From 03a72d96d8dacc32e817089b94bec08ac70b898b Mon Sep 17 00:00:00 2001
From: Jason Ekstrand <jason@jlekstrand.net>
Date: Fri, 29 Mar 2019 22:51:20 -0500
Subject: [PATCH] nir/algebraic: Drop some @bool specifiers

Now that we have one-bit booleans, we don't need to rely on looking at
parent instructions in order to figure out if a value is a Boolean most
of the time.  We can drop these specifiers and now the optimizations
will apply more generally.

Shader-DB results on Kaby Lake:

    total instructions in shared programs: 15321168 -> 15321227 (<.01%)
    instructions in affected programs: 8836 -> 8895 (0.67%)
    helped: 1
    HURT: 31

    total cycles in shared programs: 357481781 -> 357481321 (<.01%)
    cycles in affected programs: 146524 -> 146064 (-0.31%)
    helped: 22
    HURT: 10

    total spills in shared programs: 23675 -> 23673 (<.01%)
    spills in affected programs: 11 -> 9 (-18.18%)
    helped: 1
    HURT: 0

    total fills in shared programs: 32040 -> 32036 (-0.01%)
    fills in affected programs: 27 -> 23 (-14.81%)
    helped: 1
    HURT: 0

No change in VkPipeline-DB

Looking at the instructions hurt, a bunch of them seem to be a case
where doing exactly the right thing in NIR ends up doing the wrong-ish
thing in the back-end because flags are dumb.  In particular, there's a
case where we have a MUL followed by a CMP followed by a SEL and when we
turn that SEL into an OR, it uses the GRF result of the CMP rather than
the flag result so the CMP can't be merged with the MUL.  Those shaders
appear to schedule better according to the cycle estimates so I guess
it's a win?  Also it helps spilling in one Car Chase compute shader.
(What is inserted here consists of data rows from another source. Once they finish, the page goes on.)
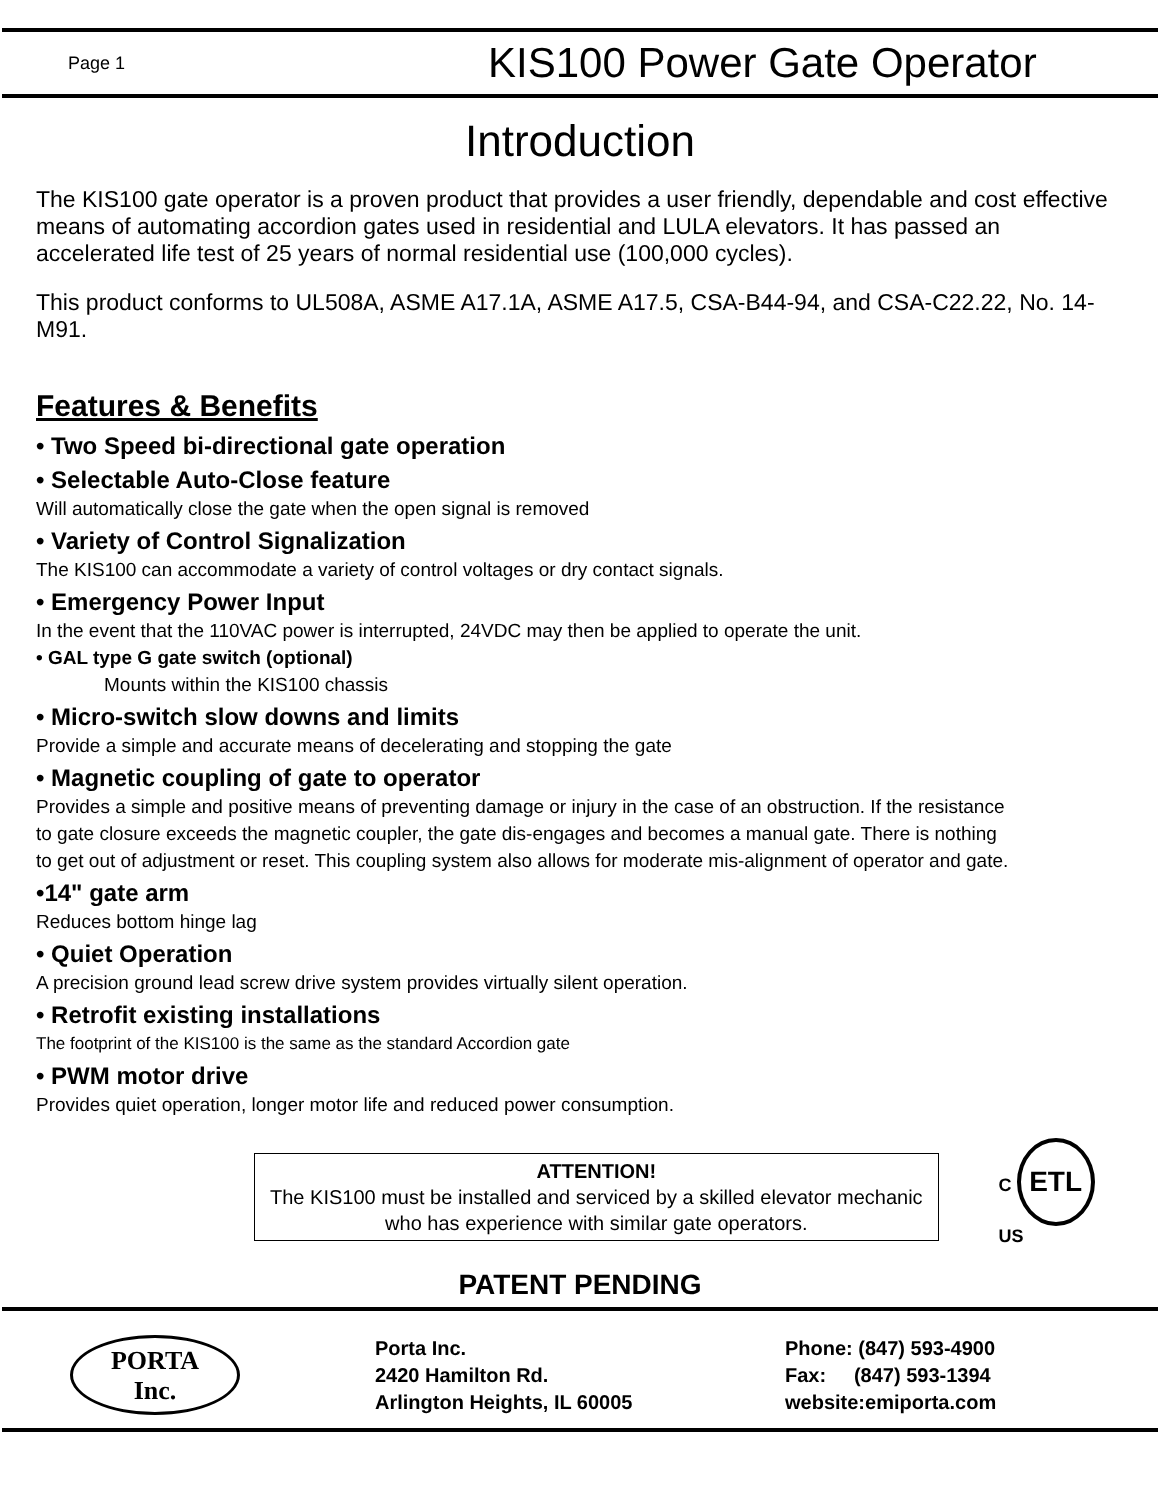Page 1
KIS100 Power Gate Operator
Introduction
The KIS100 gate operator is a proven product that provides a user friendly, dependable and cost effective means of automating accordion gates used in residential and LULA elevators. It has passed an accelerated life test of 25 years of normal residential use (100,000 cycles).
This product conforms to UL508A, ASME A17.1A, ASME A17.5, CSA-B44-94, and CSA-C22.22, No. 14-M91.
Features & Benefits
• Two Speed bi-directional gate operation
• Selectable Auto-Close feature
Will automatically close the gate when the open signal is removed
• Variety of Control Signalization
The KIS100 can accommodate a variety of control voltages or dry contact signals.
• Emergency Power Input
In the event that the 110VAC power is interrupted, 24VDC may then be applied to operate the unit.
• GAL type G gate switch (optional)
Mounts within the KIS100 chassis
• Micro-switch slow downs and limits
Provide a simple and accurate means of decelerating and stopping the gate
• Magnetic coupling of gate to operator
Provides a simple and positive means of preventing damage or injury in the case of an obstruction. If the resistance to gate closure exceeds the magnetic coupler, the gate dis-engages and becomes a manual gate. There is nothing to get out of adjustment or reset. This coupling system also allows for moderate mis-alignment of operator and gate.
•14" gate arm
Reduces bottom hinge lag
• Quiet Operation
A precision ground lead screw drive system provides virtually silent operation.
• Retrofit existing installations
The footprint of the KIS100 is the same as the standard Accordion gate
• PWM motor drive
Provides quiet operation, longer motor life and reduced power consumption.
ATTENTION!
The KIS100 must be installed and serviced by a skilled elevator mechanic who has experience with similar gate operators.
C ETL US
PATENT PENDING
PORTA
Inc.
Porta Inc.
2420 Hamilton Rd.
Arlington Heights, IL 60005
Phone: (847) 593-4900
Fax: (847) 593-1394
website:emiporta.com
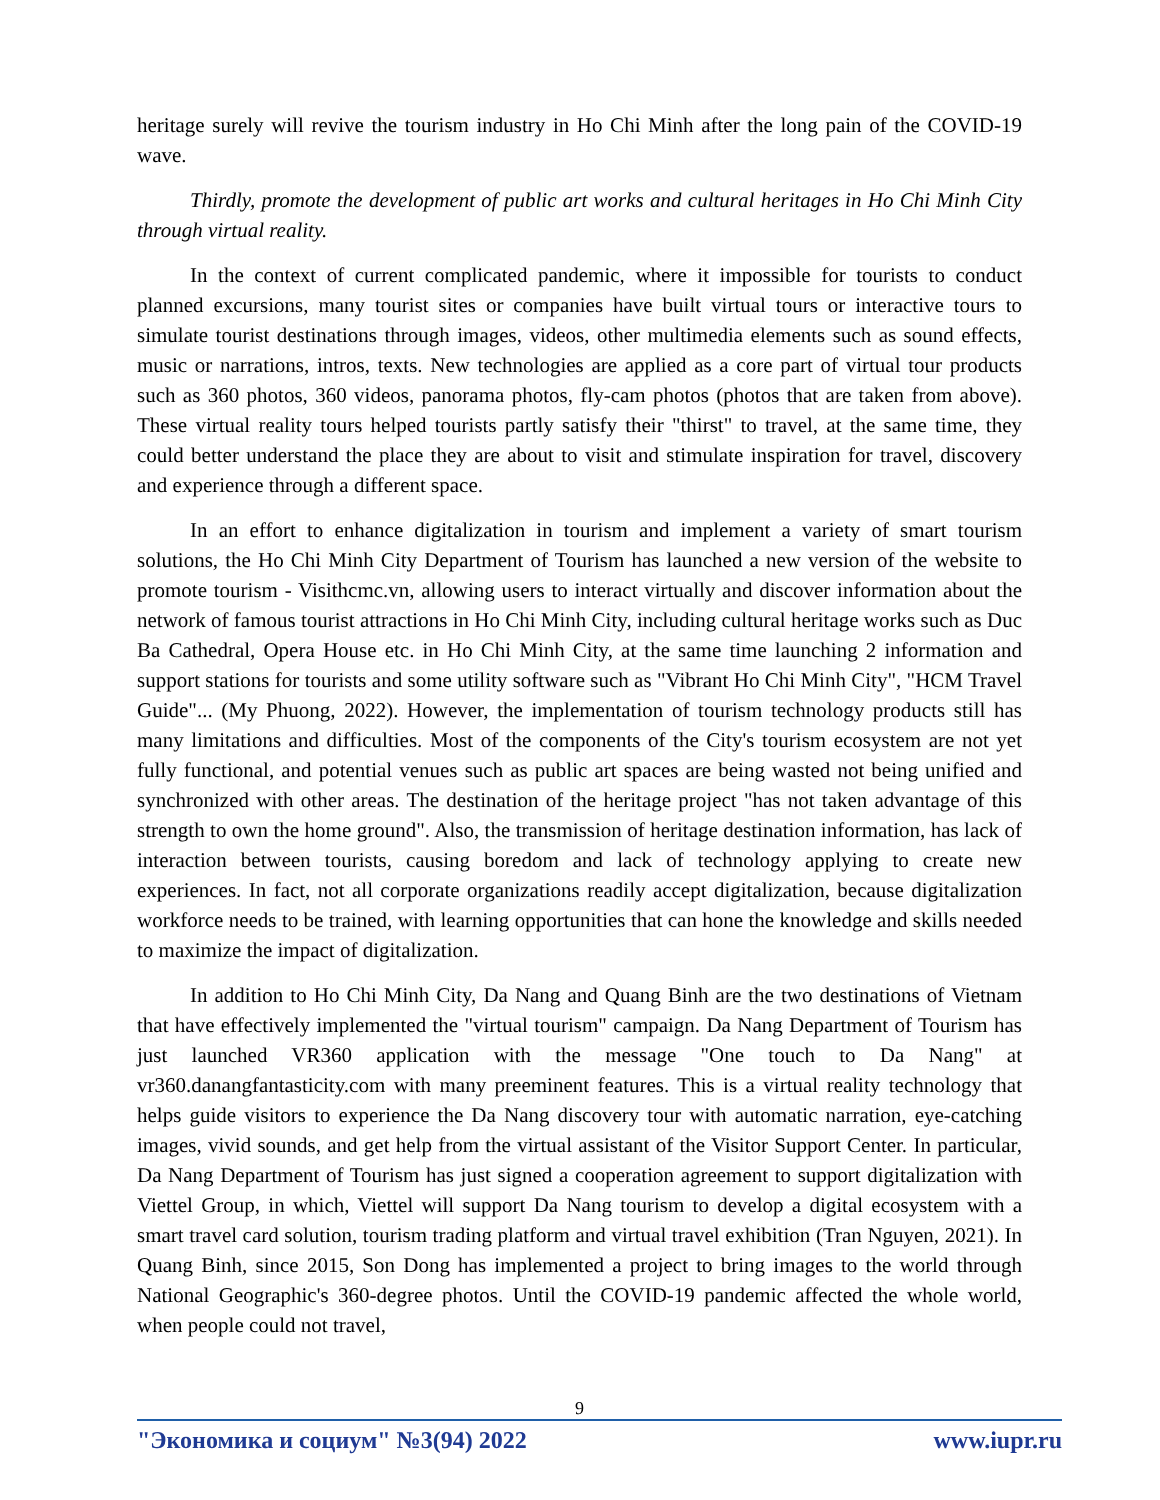heritage surely will revive the tourism industry in Ho Chi Minh after the long pain of the COVID-19 wave.
Thirdly, promote the development of public art works and cultural heritages in Ho Chi Minh City through virtual reality.
In the context of current complicated pandemic, where it impossible for tourists to conduct planned excursions, many tourist sites or companies have built virtual tours or interactive tours to simulate tourist destinations through images, videos, other multimedia elements such as sound effects, music or narrations, intros, texts. New technologies are applied as a core part of virtual tour products such as 360 photos, 360 videos, panorama photos, fly-cam photos (photos that are taken from above). These virtual reality tours helped tourists partly satisfy their "thirst" to travel, at the same time, they could better understand the place they are about to visit and stimulate inspiration for travel, discovery and experience through a different space.
In an effort to enhance digitalization in tourism and implement a variety of smart tourism solutions, the Ho Chi Minh City Department of Tourism has launched a new version of the website to promote tourism - Visithcmc.vn, allowing users to interact virtually and discover information about the network of famous tourist attractions in Ho Chi Minh City, including cultural heritage works such as Duc Ba Cathedral, Opera House etc. in Ho Chi Minh City, at the same time launching 2 information and support stations for tourists and some utility software such as "Vibrant Ho Chi Minh City", "HCM Travel Guide"... (My Phuong, 2022). However, the implementation of tourism technology products still has many limitations and difficulties. Most of the components of the City's tourism ecosystem are not yet fully functional, and potential venues such as public art spaces are being wasted not being unified and synchronized with other areas. The destination of the heritage project "has not taken advantage of this strength to own the home ground". Also, the transmission of heritage destination information, has lack of interaction between tourists, causing boredom and lack of technology applying to create new experiences. In fact, not all corporate organizations readily accept digitalization, because digitalization workforce needs to be trained, with learning opportunities that can hone the knowledge and skills needed to maximize the impact of digitalization.
In addition to Ho Chi Minh City, Da Nang and Quang Binh are the two destinations of Vietnam that have effectively implemented the "virtual tourism" campaign. Da Nang Department of Tourism has just launched VR360 application with the message "One touch to Da Nang" at vr360.danangfantasticity.com with many preeminent features. This is a virtual reality technology that helps guide visitors to experience the Da Nang discovery tour with automatic narration, eye-catching images, vivid sounds, and get help from the virtual assistant of the Visitor Support Center. In particular, Da Nang Department of Tourism has just signed a cooperation agreement to support digitalization with Viettel Group, in which, Viettel will support Da Nang tourism to develop a digital ecosystem with a smart travel card solution, tourism trading platform and virtual travel exhibition (Tran Nguyen, 2021). In Quang Binh, since 2015, Son Dong has implemented a project to bring images to the world through National Geographic's 360-degree photos. Until the COVID-19 pandemic affected the whole world, when people could not travel,
9
"Экономика и социум" №3(94) 2022 www.iupr.ru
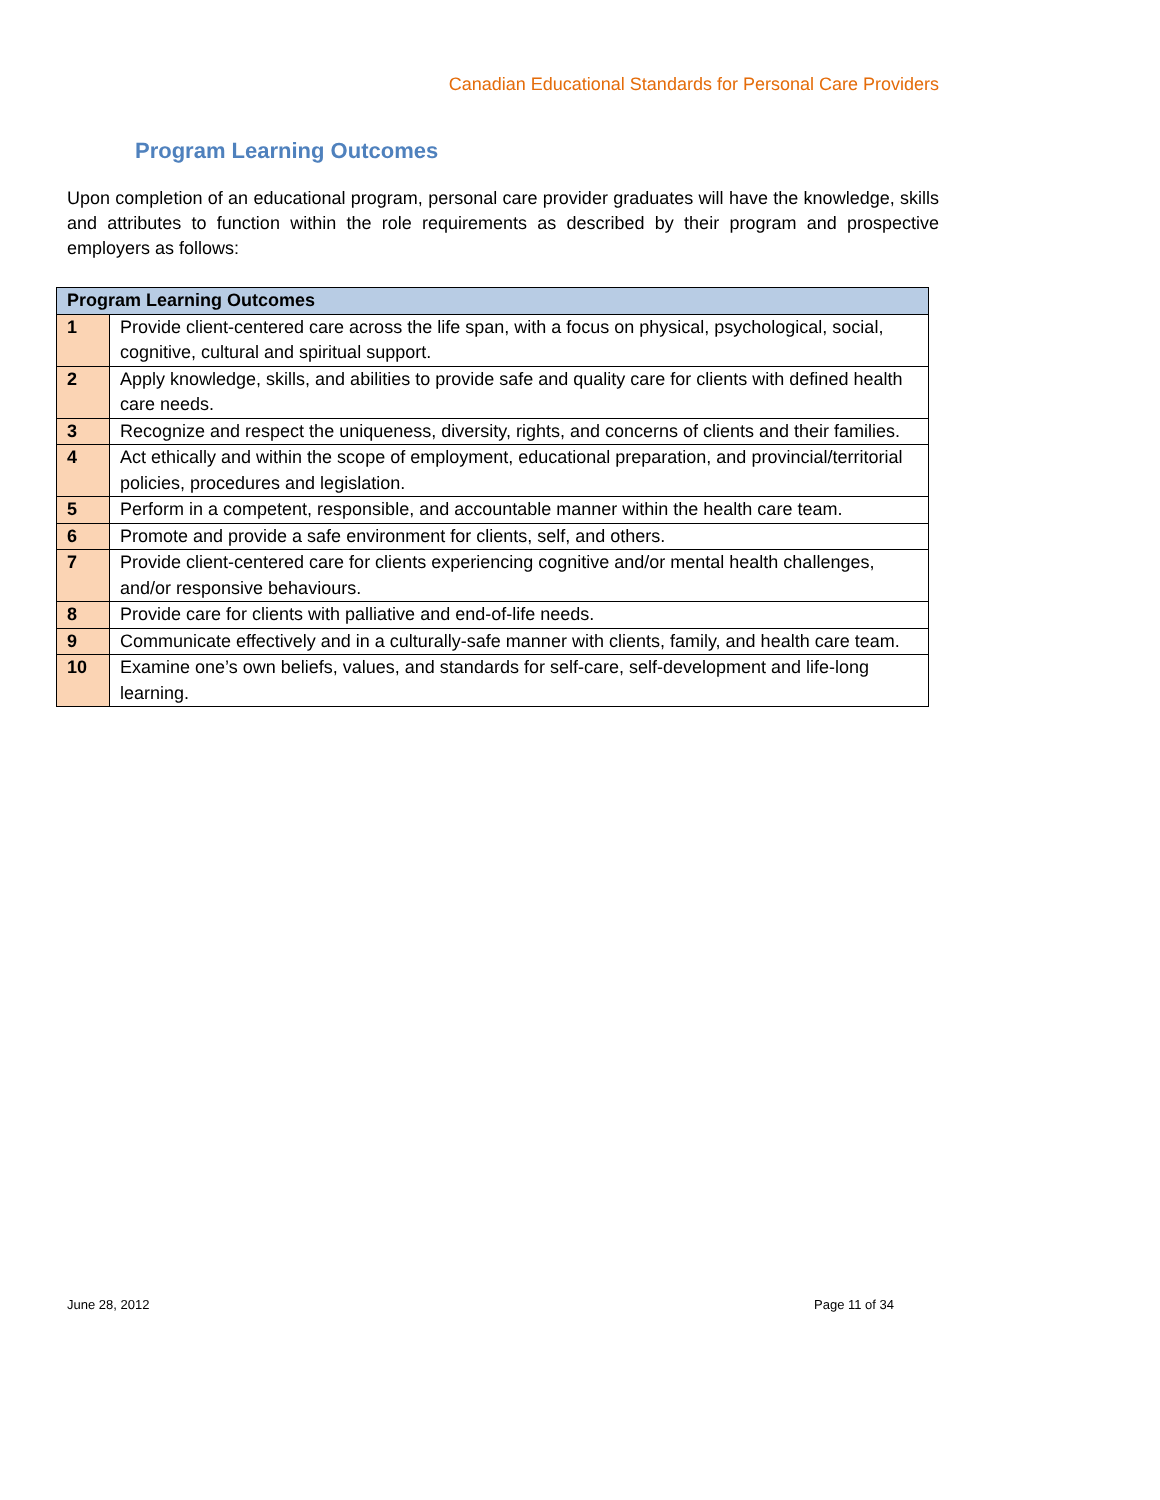Canadian Educational Standards for Personal Care Providers
Program Learning Outcomes
Upon completion of an educational program, personal care provider graduates will have the knowledge, skills and attributes to function within the role requirements as described by their program and prospective employers as follows:
| Program Learning Outcomes | |
| --- | --- |
| 1 | Provide client-centered care across the life span, with a focus on physical, psychological, social, cognitive, cultural and spiritual support. |
| 2 | Apply knowledge, skills, and abilities to provide safe and quality care for clients with defined health care needs. |
| 3 | Recognize and respect the uniqueness, diversity, rights, and concerns of clients and their families. |
| 4 | Act ethically and within the scope of employment, educational preparation, and provincial/territorial policies, procedures and legislation. |
| 5 | Perform in a competent, responsible, and accountable manner within the health care team. |
| 6 | Promote and provide a safe environment for clients, self, and others. |
| 7 | Provide client-centered care for clients experiencing cognitive and/or mental health challenges, and/or responsive behaviours. |
| 8 | Provide care for clients with palliative and end-of-life needs. |
| 9 | Communicate effectively and in a culturally-safe manner with clients, family, and health care team. |
| 10 | Examine one’s own beliefs, values, and standards for self-care, self-development and life-long learning. |
June 28, 2012 Page 11 of 34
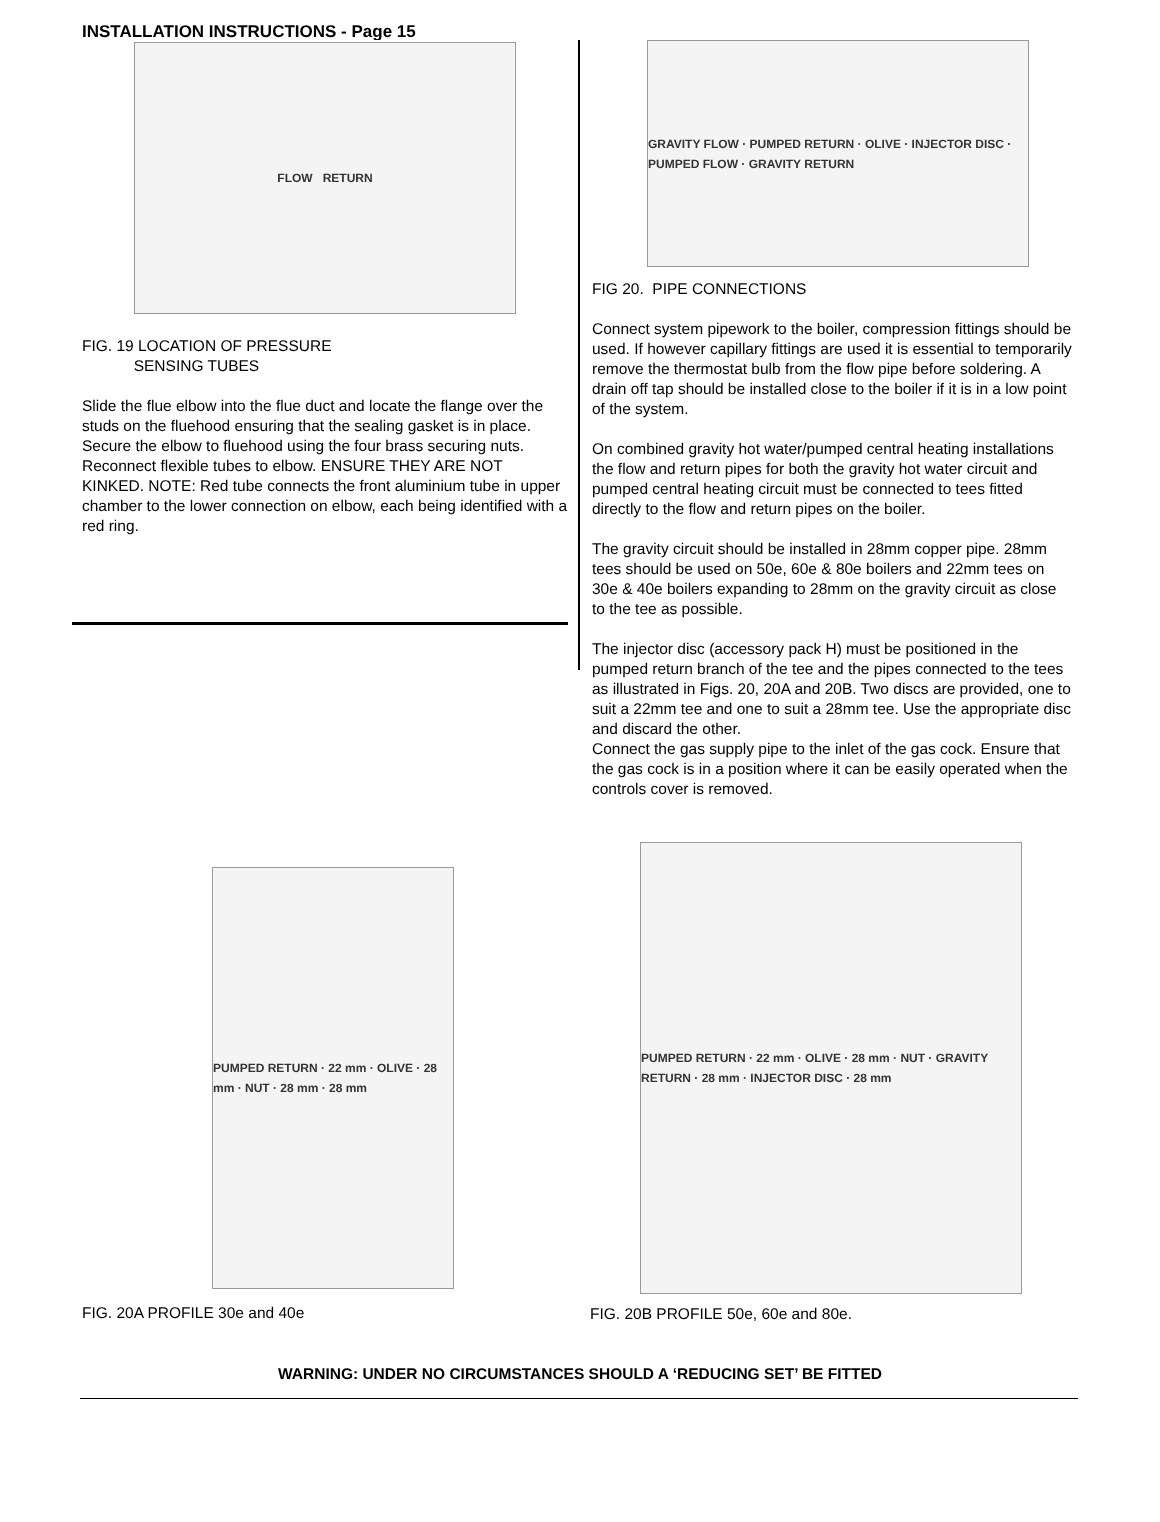INSTALLATION INSTRUCTIONS - Page 15
FLOW RETURN
FIG. 19 LOCATION OF PRESSURE
SENSING TUBES
Slide the flue elbow into the flue duct and locate the flange over the studs on the fluehood ensuring that the sealing gasket is in place. Secure the elbow to fluehood using the four brass securing nuts. Reconnect flexible tubes to elbow. ENSURE THEY ARE NOT KINKED. NOTE: Red tube connects the front aluminium tube in upper chamber to the lower connection on elbow, each being identified with a red ring.
GRAVITY FLOW · PUMPED RETURN · OLIVE · INJECTOR DISC · PUMPED FLOW · GRAVITY RETURN
FIG 20. PIPE CONNECTIONS
Connect system pipework to the boiler, compression fittings should be used. If however capillary fittings are used it is essential to temporarily remove the thermostat bulb from the flow pipe before soldering. A drain off tap should be installed close to the boiler if it is in a low point of the system.
On combined gravity hot water/pumped central heating installations the flow and return pipes for both the gravity hot water circuit and pumped central heating circuit must be connected to tees fitted directly to the flow and return pipes on the boiler.
The gravity circuit should be installed in 28mm copper pipe. 28mm tees should be used on 50e, 60e & 80e boilers and 22mm tees on 30e & 40e boilers expanding to 28mm on the gravity circuit as close to the tee as possible.
The injector disc (accessory pack H) must be positioned in the pumped return branch of the tee and the pipes connected to the tees as illustrated in Figs. 20, 20A and 20B. Two discs are provided, one to suit a 22mm tee and one to suit a 28mm tee. Use the appropriate disc and discard the other.
Connect the gas supply pipe to the inlet of the gas cock. Ensure that the gas cock is in a position where it can be easily operated when the controls cover is removed.
PUMPED RETURN · 22 mm · OLIVE · 28 mm · NUT · 28 mm · 28 mm
FIG. 20A PROFILE 30e and 40e
PUMPED RETURN · 22 mm · OLIVE · 28 mm · NUT · GRAVITY RETURN · 28 mm · INJECTOR DISC · 28 mm
FIG. 20B PROFILE 50e, 60e and 80e.
WARNING: UNDER NO CIRCUMSTANCES SHOULD A ‘REDUCING SET’ BE FITTED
Reviewed-by: Timothy Arceri <tarceri@itsqueeze.com>
---
 src/compiler/nir/nir_opt_algebraic.py | 14 +++++++-------
 1 file changed, 7 insertions(+), 7 deletions(-)

diff --git a/src/compiler/nir/nir_opt_algebraic.py b/src/compiler/nir/nir_opt_algebraic.py
index bdf7078..597d479 100644
--- a/src/compiler/nir/nir_opt_algebraic.py
+++ b/src/compiler/nir/nir_opt_algebraic.py
@@ -312,7 +312,7 @@ optimizations = [
    (('bcsel', a, ('bcsel(is_used_once)', b, c, d), ('bcsel', b, c, 'e')), ('bcsel', b, c, ('bcsel', a, d, 'e'))),
    (('bcsel', a, ('bcsel', b, c, d), ('bcsel(is_used_once)', b, 'e', d)), ('bcsel', b, ('bcsel', a, c, 'e'), d)),
    (('bcsel', a, ('bcsel(is_used_once)', b, c, d), ('bcsel', b, 'e', d)), ('bcsel', b, ('bcsel', a, c, 'e'), d)),
-   (('bcsel', a, True, 'b@bool'), ('ior', a, b)),
+   (('bcsel', a, True, b), ('ior', a, b)),
    (('fmin', a, a), a),
    (('fmax', a, a), a),
    (('imin', a, a), a),
@@ -390,7 +390,7 @@ optimizations = [
    (('ior', ('uge', 1, a), ('ieq', a, 2)), ('uge', 2, a)),
    (('ior', ('uge', 2, a), ('ieq', a, 3)), ('uge', 3, a)),
 
-   (('ior', 'a@bool', ('ieq', a, False)), True),
+   (('ior', a, ('ieq', a, False)), True),
    (('ior', a, ('inot', a)), -1),
 
    (('iand', ('ieq', 'a@32', 0), ('ieq', 'b@32', 0)), ('ieq', ('ior', 'a@32', 'b@32'), 0)),
@@ -535,10 +535,10 @@ optimizations = [
    # Boolean simplifications
    (('i2b32(is_used_by_if)', a), ('ine32', a, 0)),
    (('i2b1(is_used_by_if)', a), ('ine', a, 0)),
-   (('ieq', 'a@bool', True), a),
-   (('ine(is_not_used_by_if)', 'a@bool', True), ('inot', a)),
-   (('ine', 'a@bool', False), a),
-   (('ieq(is_not_used_by_if)', 'a@bool', False), ('inot', 'a')),
+   (('ieq', a, True), a),
+   (('ine(is_not_used_by_if)', a, True), ('inot', a)),
+   (('ine', a, False), a),
+   (('ieq(is_not_used_by_if)', a, False), ('inot', 'a')),
    (('bcsel', a, True, False), a),
    (('bcsel', a, False, True), ('inot', a)),
    (('bcsel@32', a, 1.0, 0.0), ('b2f', a)),
@@ -1018,7 +1018,7 @@ late_optimizations = [
    (('fmin', ('fadd(is_used_once)', '#c', a), ('fadd(is_used_once)', '#c', b)), ('fadd', c, ('fmin', a, b))),
    (('fmax', ('fadd(is_used_once)', '#c', a), ('fadd(is_used_once)', '#c', b)), ('fadd', c, ('fmax', a, b))),
 
-   (('bcsel', 'a@bool', 0, ('b2f32', ('inot', 'b@bool'))), ('b2f32', ('inot', ('ior', a, b)))),
+   (('bcsel', a, 0, ('b2f32', ('inot', 'b@bool'))), ('b2f32', ('inot', ('ior', a, b)))),
 ]
 
 print(nir_algebraic.AlgebraicPass("nir_opt_algebraic", optimizations).render())
-- 
2.7.4